→ **EXTRACTED RECORDS**:
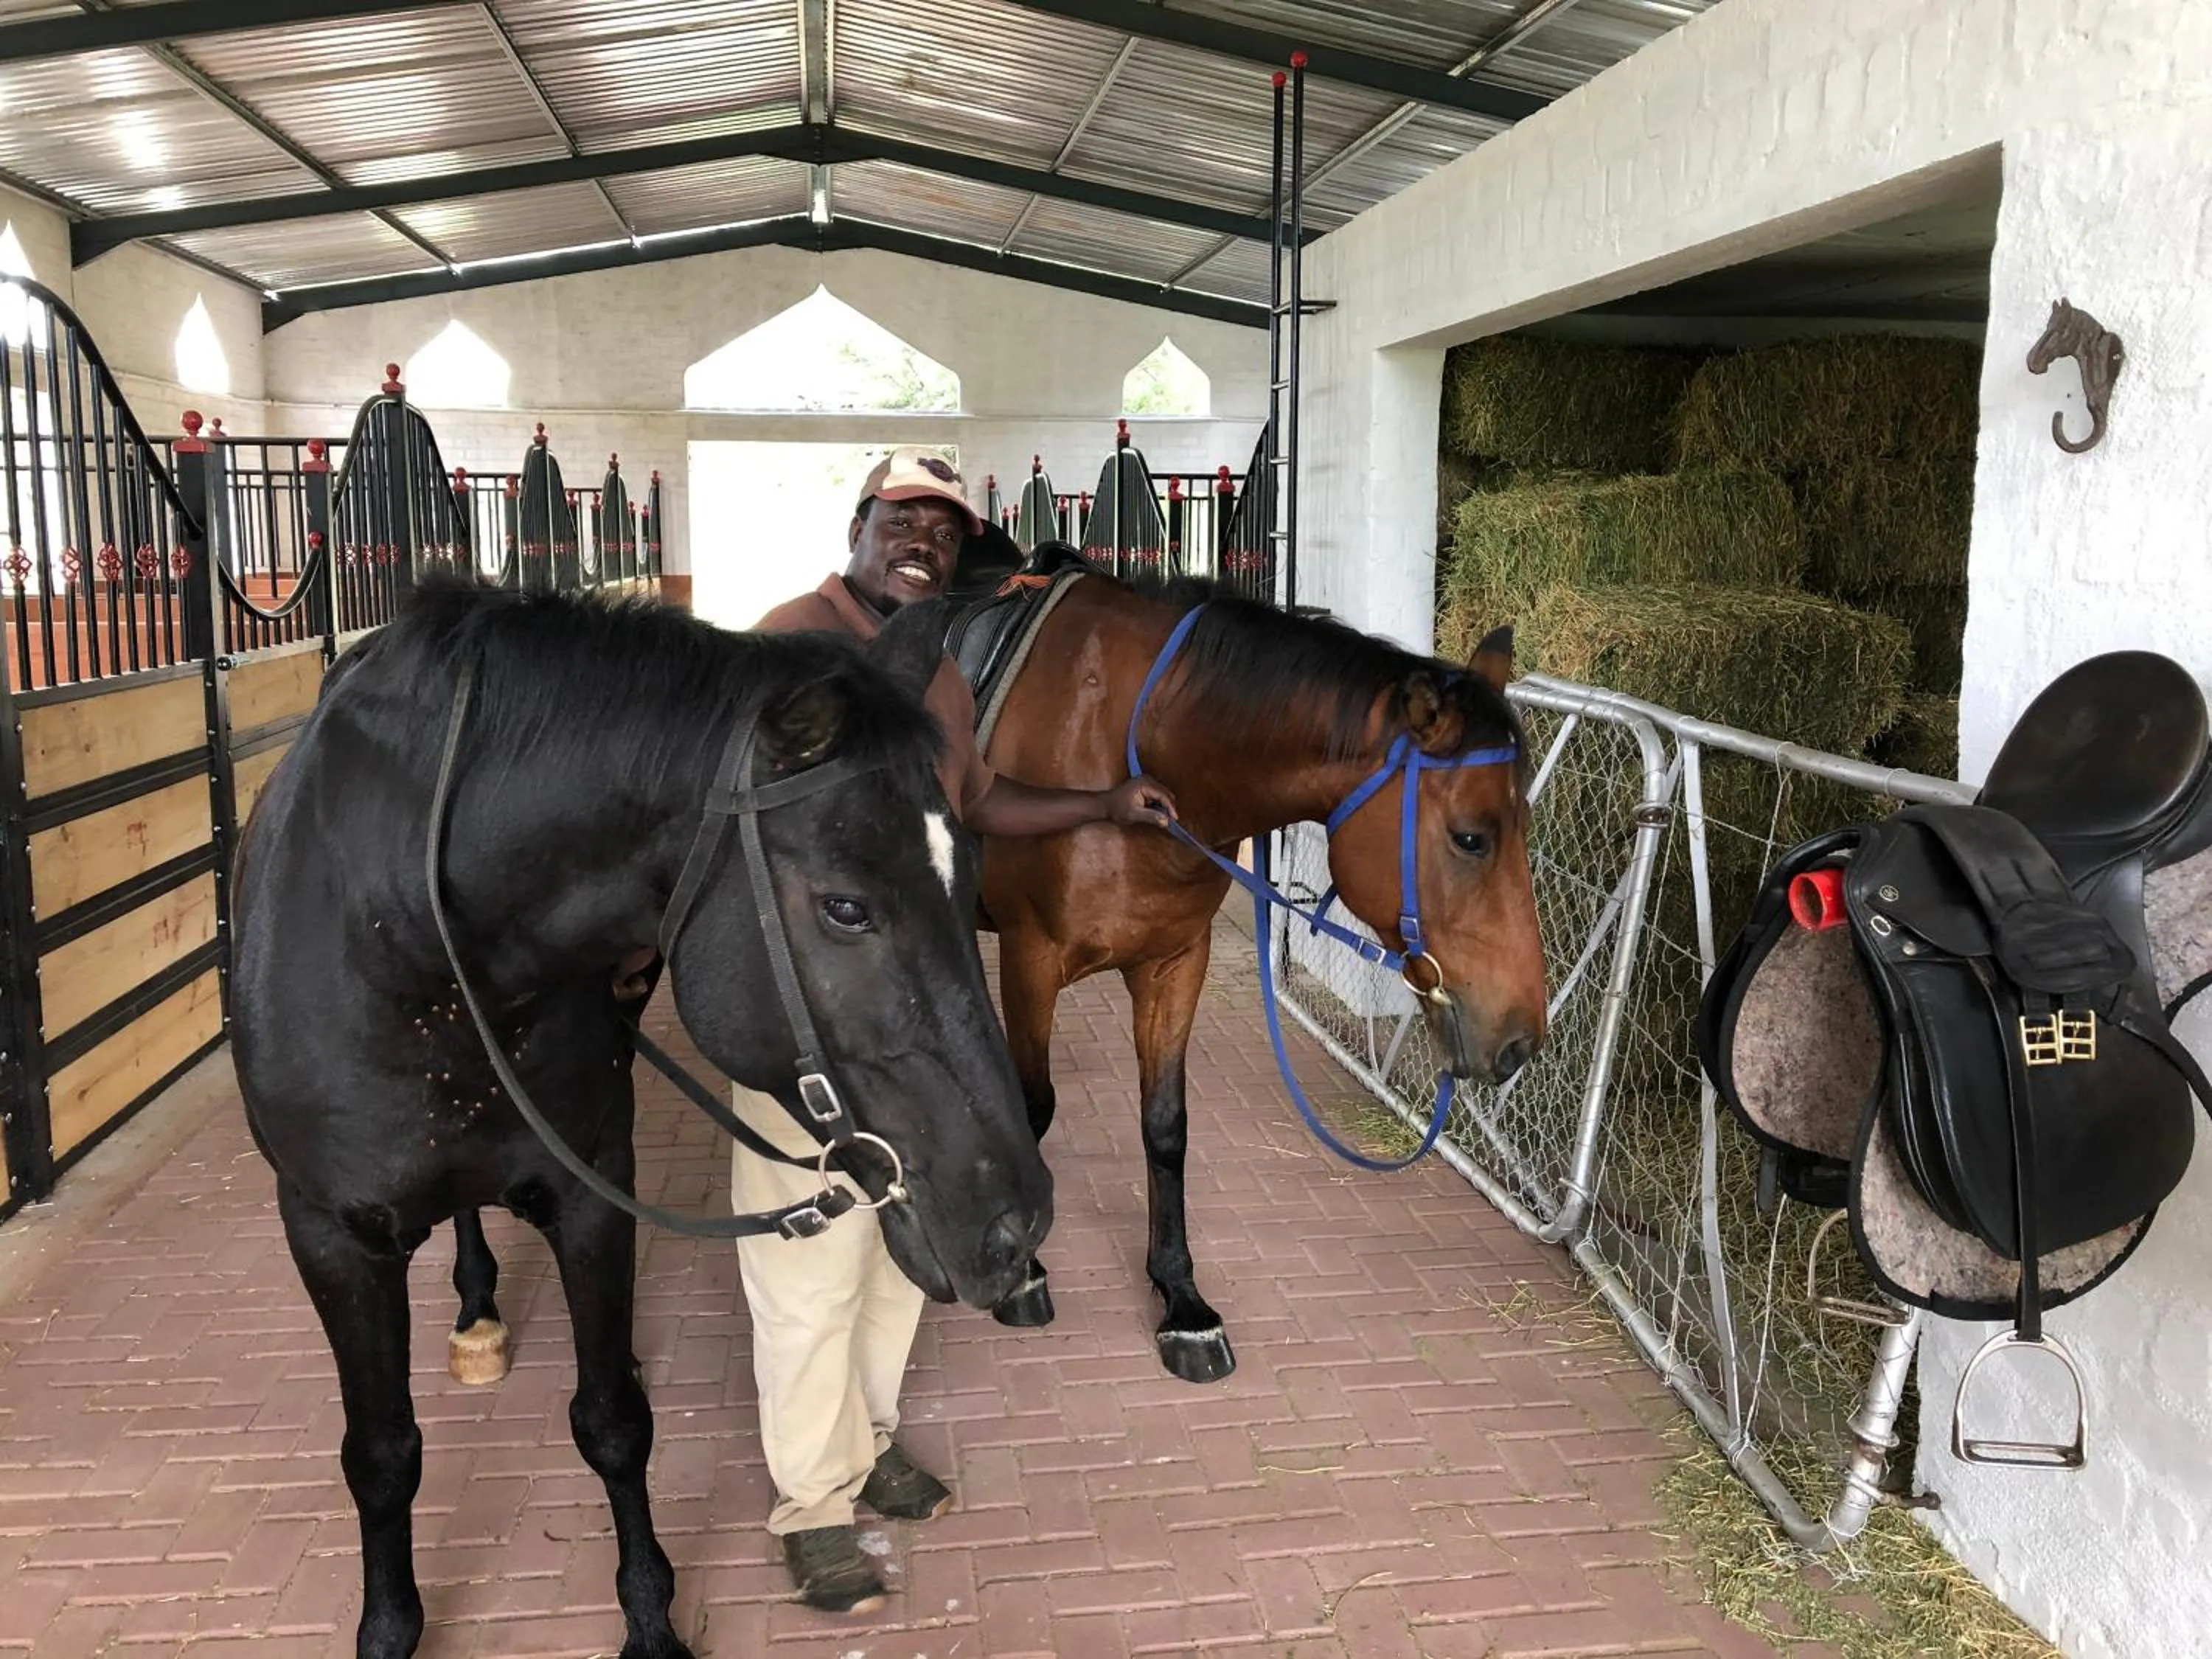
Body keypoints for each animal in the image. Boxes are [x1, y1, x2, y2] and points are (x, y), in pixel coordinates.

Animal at [230, 582, 1052, 1659]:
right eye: (846, 907)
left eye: (970, 879)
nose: (1018, 1221)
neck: (403, 930)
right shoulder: (326, 1233)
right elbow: (381, 1455)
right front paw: (390, 1625)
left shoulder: (592, 1188)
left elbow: (613, 1420)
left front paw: (653, 1618)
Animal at [971, 570, 1548, 1382]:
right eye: (1471, 838)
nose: (1521, 1037)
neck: (1123, 742)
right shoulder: (1030, 957)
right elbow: (1033, 1109)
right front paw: (1021, 1272)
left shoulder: (1176, 964)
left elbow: (1166, 1127)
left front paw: (1181, 1298)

→ **WHAT YOU NEED TO DO**: Pull out every line from the one with "left eye: (970, 879)" to the end of the listing, and output only those.

→ **WRITTEN SOLUTION**:
left eye: (970, 879)
nose: (1018, 1221)
neck: (403, 930)
right shoulder: (326, 1233)
right elbow: (381, 1455)
right front paw: (390, 1625)
left shoulder: (592, 1188)
left elbow: (613, 1420)
left front paw: (653, 1618)
Animal at [971, 570, 1548, 1382]:
right eye: (1471, 838)
nose: (1521, 1037)
neck: (1123, 742)
right shoulder: (1030, 957)
right elbow: (1033, 1109)
right front paw: (1021, 1272)
left shoulder: (1176, 964)
left elbow: (1166, 1127)
left front paw: (1181, 1298)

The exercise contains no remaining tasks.